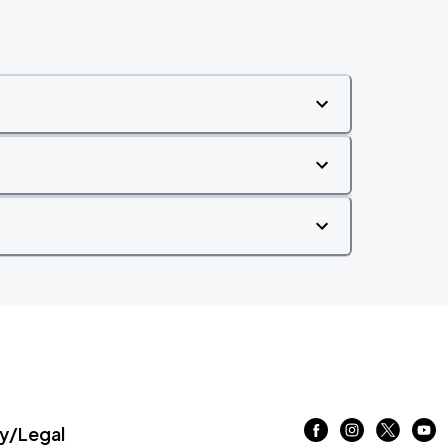
/Legal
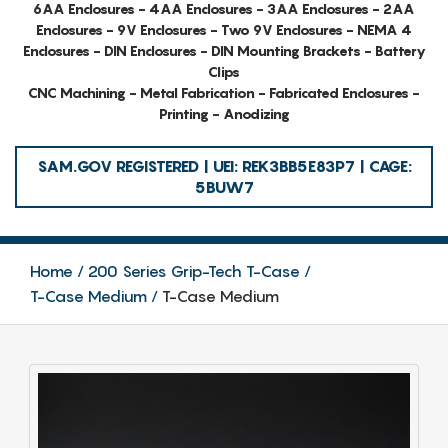
6AA Enclosures - 4AA Enclosures - 3AA Enclosures - 2AA
Enclosures - 9V Enclosures - Two 9V Enclosures - NEMA 4
Enclosures - DIN Enclosures - DIN Mounting Brackets - Battery
Clips
CNC Machining - Metal Fabrication - Fabricated Enclosures -
Printing - Anodizing
SAM.GOV REGISTERED | UEI: REK3BB5E83P7 | CAGE:
5BUW7
Home
200 Series Grip-Tech T-Case
T-Case Medium
T-Case Medium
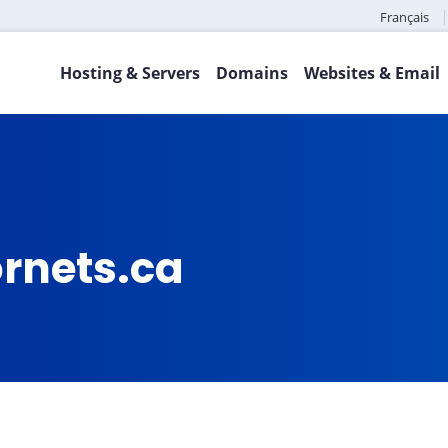
Français
Hosting & Servers
Domains
Websites & Email
ornets.ca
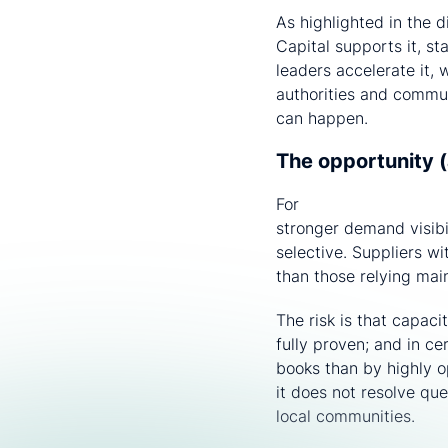
As highlighted in the 
Capital supports it, st
leaders accelerate it, 
authorities and commun
can happen.
The opportunity (
For
optical fibre and 
stronger demand visib
selective. Suppliers w
than those relying mai
The risk is that capaci
fully proven; and in ce
books than by highly o
it does not resolve qu
local communities.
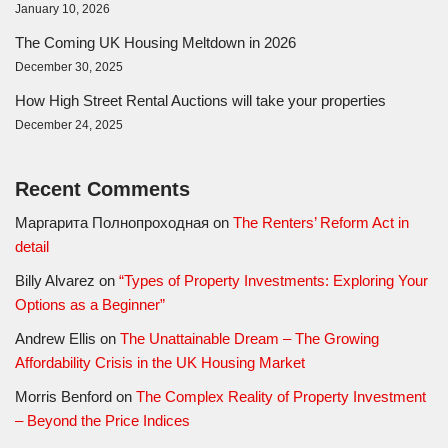
January 10, 2026
The Coming UK Housing Meltdown in 2026
December 30, 2025
How High Street Rental Auctions will take your properties
December 24, 2025
Recent Comments
Маргарита Полнопроходная
on
The Renters’ Reform Act in
detail
Billy Alvarez
on
“Types of Property Investments: Exploring Your
Options as a Beginner”
Andrew Ellis
on
The Unattainable Dream – The Growing
Affordability Crisis in the UK Housing Market
Morris Benford
on
The Complex Reality of Property Investment
– Beyond the Price Indices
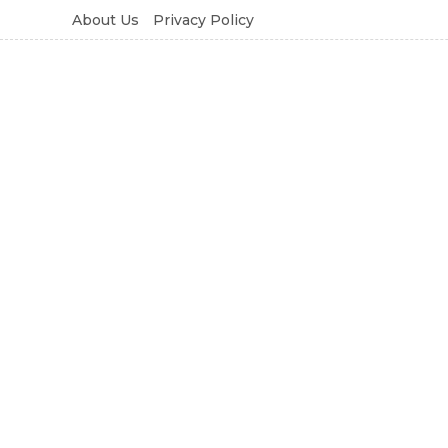
About Us
Privacy Policy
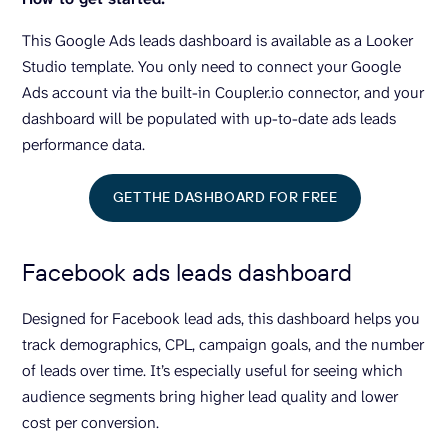
This Google Ads leads dashboard is available as a Looker
Studio template. You only need to connect your Google
Ads account via the built-in Coupler.io connector, and your
dashboard will be populated with up-to-date ads leads
performance data.
GET THE DASHBOARD FOR FREE
Facebook ads leads dashboard
Designed for Facebook lead ads, this dashboard helps you
track demographics, CPL, campaign goals, and the number
of leads over time. It’s especially useful for seeing which
audience segments bring higher lead quality and lower
cost per conversion.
━━━━━━━━━━━━━━━━━━━━━━━━━━━━━━
What the task asks: Copy the text of all the records above word for word, without the pictures.

Answer to this exercise:
/Legal
6AA Enclosures - 4AA Enclosures - 3AA Enclosures - 2AA
Enclosures - 9V Enclosures - Two 9V Enclosures - NEMA 4
Enclosures - DIN Enclosures - DIN Mounting Brackets - Battery
Clips
CNC Machining - Metal Fabrication - Fabricated Enclosures -
Printing - Anodizing
SAM.GOV REGISTERED | UEI: REK3BB5E83P7 | CAGE:
5BUW7
Home
200 Series Grip-Tech T-Case
T-Case Medium
T-Case Medium
Français
Hosting & Servers
Domains
Websites & Email
ornets.ca
As highlighted in the 
Capital supports it, st
leaders accelerate it, 
authorities and commun
can happen.
The opportunity (
For
optical fibre and 
stronger demand visib
selective. Suppliers w
than those relying mai
The risk is that capaci
fully proven; and in ce
books than by highly o
it does not resolve qu
local communities.
January 10, 2026
The Coming UK Housing Meltdown in 2026
December 30, 2025
How High Street Rental Auctions will take your properties
December 24, 2025
Recent Comments
Маргарита Полнопроходная
on
The Renters’ Reform Act in
detail
Billy Alvarez
on
“Types of Property Investments: Exploring Your
Options as a Beginner”
Andrew Ellis
on
The Unattainable Dream – The Growing
Affordability Crisis in the UK Housing Market
Morris Benford
on
The Complex Reality of Property Investment
– Beyond the Price Indices
About Us
Privacy Policy
This Google Ads leads dashboard is available as a Looker
Studio template. You only need to connect your Google
Ads account via the built-in Coupler.io connector, and your
dashboard will be populated with up-to-date ads leads
performance data.
GET THE DASHBOARD FOR FREE
Facebook ads leads dashboard
Designed for Facebook lead ads, this dashboard helps you
track demographics, CPL, campaign goals, and the number
of leads over time. It’s especially useful for seeing which
audience segments bring higher lead quality and lower
cost per conversion.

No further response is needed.